Data segment -
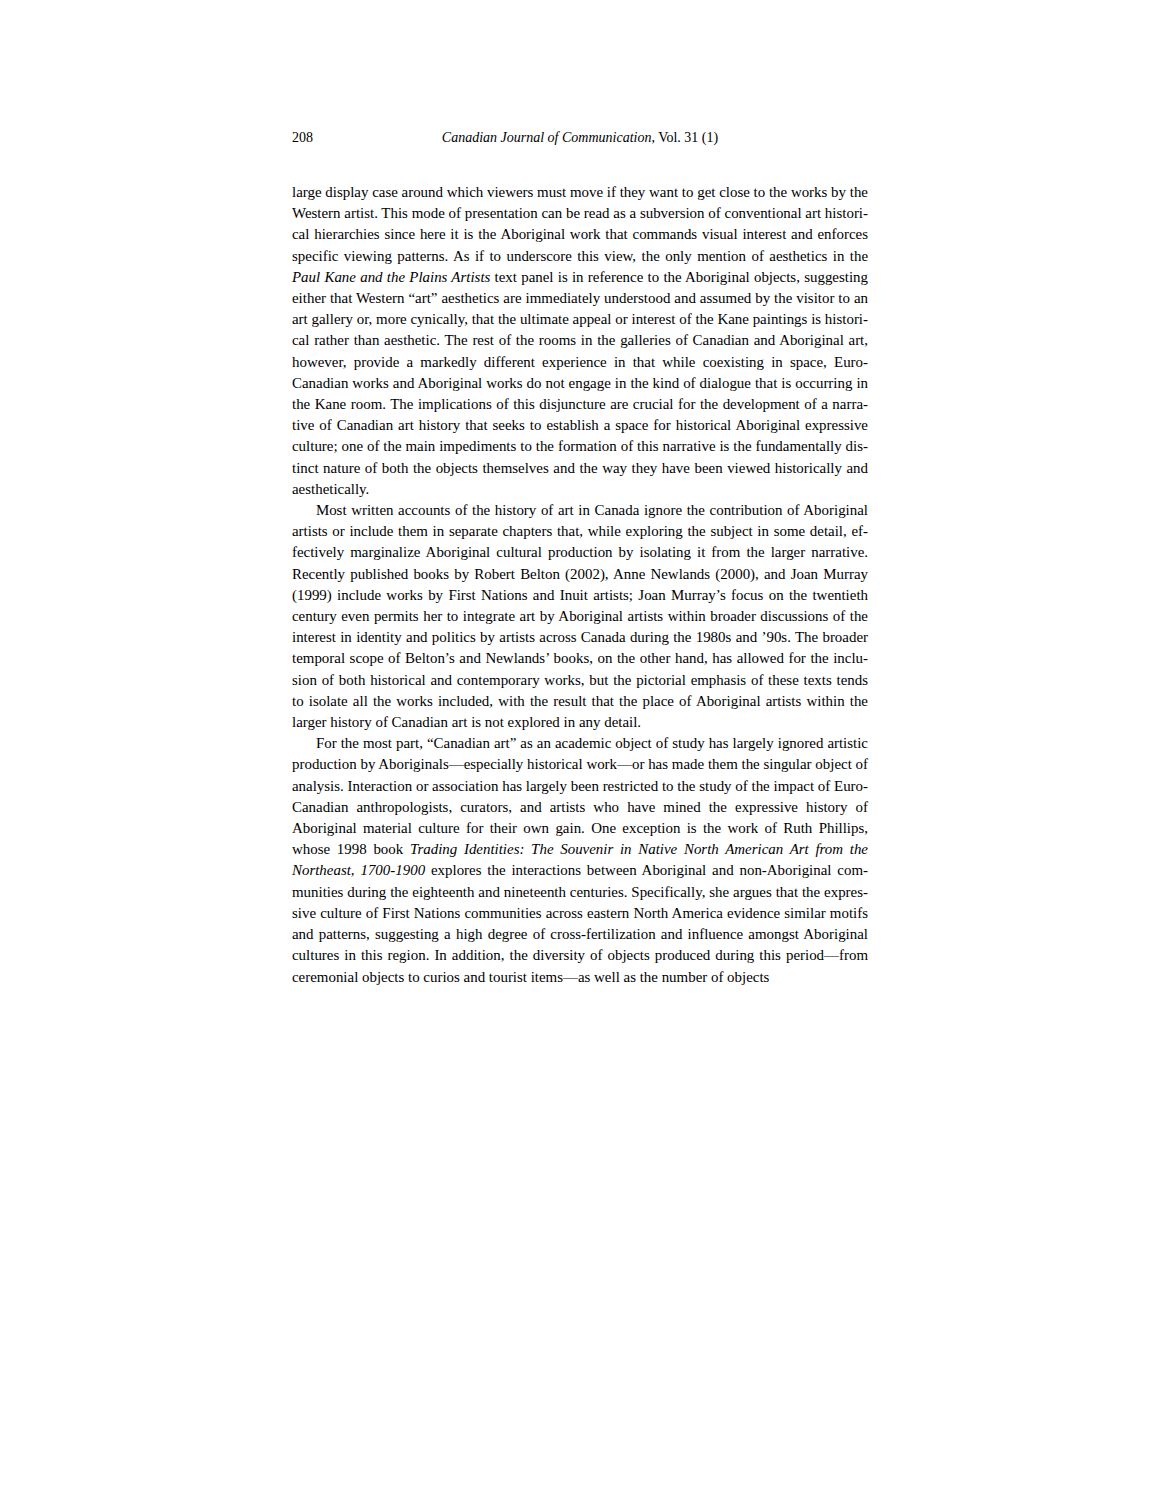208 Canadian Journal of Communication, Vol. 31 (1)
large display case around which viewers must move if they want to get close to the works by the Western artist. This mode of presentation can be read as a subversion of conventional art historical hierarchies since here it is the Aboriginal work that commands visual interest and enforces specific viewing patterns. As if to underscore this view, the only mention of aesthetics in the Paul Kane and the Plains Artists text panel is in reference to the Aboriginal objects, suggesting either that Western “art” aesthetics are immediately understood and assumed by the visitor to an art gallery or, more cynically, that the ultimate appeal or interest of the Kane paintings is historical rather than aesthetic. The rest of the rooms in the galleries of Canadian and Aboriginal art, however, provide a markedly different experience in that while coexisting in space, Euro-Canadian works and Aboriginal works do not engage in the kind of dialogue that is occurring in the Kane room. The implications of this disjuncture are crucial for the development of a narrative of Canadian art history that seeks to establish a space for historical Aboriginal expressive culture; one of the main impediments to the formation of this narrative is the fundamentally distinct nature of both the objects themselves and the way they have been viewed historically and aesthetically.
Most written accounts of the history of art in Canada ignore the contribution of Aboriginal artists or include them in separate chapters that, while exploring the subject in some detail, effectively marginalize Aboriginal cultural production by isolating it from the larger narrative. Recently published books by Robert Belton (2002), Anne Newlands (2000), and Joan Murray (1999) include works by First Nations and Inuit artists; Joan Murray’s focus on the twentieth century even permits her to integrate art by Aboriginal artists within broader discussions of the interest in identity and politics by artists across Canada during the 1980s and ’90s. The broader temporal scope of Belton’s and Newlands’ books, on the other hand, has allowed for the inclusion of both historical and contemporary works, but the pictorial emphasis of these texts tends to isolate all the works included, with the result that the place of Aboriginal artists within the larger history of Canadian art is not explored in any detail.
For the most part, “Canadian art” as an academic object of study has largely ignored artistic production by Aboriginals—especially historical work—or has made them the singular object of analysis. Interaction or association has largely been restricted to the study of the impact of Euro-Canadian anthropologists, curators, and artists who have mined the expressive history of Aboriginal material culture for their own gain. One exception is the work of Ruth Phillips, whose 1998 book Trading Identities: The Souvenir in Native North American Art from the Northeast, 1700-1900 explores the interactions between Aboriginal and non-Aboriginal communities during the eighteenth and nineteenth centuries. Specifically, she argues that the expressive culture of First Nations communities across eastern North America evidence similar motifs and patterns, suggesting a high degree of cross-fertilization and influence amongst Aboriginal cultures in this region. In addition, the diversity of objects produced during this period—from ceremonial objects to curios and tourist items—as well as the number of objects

The task - Transcribe all of the data above verbatim but omit every picture.

Response area -
208 Canadian Journal of Communication, Vol. 31 (1)
large display case around which viewers must move if they want to get close to the works by the Western artist. This mode of presentation can be read as a subversion of conventional art historical hierarchies since here it is the Aboriginal work that commands visual interest and enforces specific viewing patterns. As if to underscore this view, the only mention of aesthetics in the Paul Kane and the Plains Artists text panel is in reference to the Aboriginal objects, suggesting either that Western “art” aesthetics are immediately understood and assumed by the visitor to an art gallery or, more cynically, that the ultimate appeal or interest of the Kane paintings is historical rather than aesthetic. The rest of the rooms in the galleries of Canadian and Aboriginal art, however, provide a markedly different experience in that while coexisting in space, Euro-Canadian works and Aboriginal works do not engage in the kind of dialogue that is occurring in the Kane room. The implications of this disjuncture are crucial for the development of a narrative of Canadian art history that seeks to establish a space for historical Aboriginal expressive culture; one of the main impediments to the formation of this narrative is the fundamentally distinct nature of both the objects themselves and the way they have been viewed historically and aesthetically.
Most written accounts of the history of art in Canada ignore the contribution of Aboriginal artists or include them in separate chapters that, while exploring the subject in some detail, effectively marginalize Aboriginal cultural production by isolating it from the larger narrative. Recently published books by Robert Belton (2002), Anne Newlands (2000), and Joan Murray (1999) include works by First Nations and Inuit artists; Joan Murray’s focus on the twentieth century even permits her to integrate art by Aboriginal artists within broader discussions of the interest in identity and politics by artists across Canada during the 1980s and ’90s. The broader temporal scope of Belton’s and Newlands’ books, on the other hand, has allowed for the inclusion of both historical and contemporary works, but the pictorial emphasis of these texts tends to isolate all the works included, with the result that the place of Aboriginal artists within the larger history of Canadian art is not explored in any detail.
For the most part, “Canadian art” as an academic object of study has largely ignored artistic production by Aboriginals—especially historical work—or has made them the singular object of analysis. Interaction or association has largely been restricted to the study of the impact of Euro-Canadian anthropologists, curators, and artists who have mined the expressive history of Aboriginal material culture for their own gain. One exception is the work of Ruth Phillips, whose 1998 book Trading Identities: The Souvenir in Native North American Art from the Northeast, 1700-1900 explores the interactions between Aboriginal and non-Aboriginal communities during the eighteenth and nineteenth centuries. Specifically, she argues that the expressive culture of First Nations communities across eastern North America evidence similar motifs and patterns, suggesting a high degree of cross-fertilization and influence amongst Aboriginal cultures in this region. In addition, the diversity of objects produced during this period—from ceremonial objects to curios and tourist items—as well as the number of objects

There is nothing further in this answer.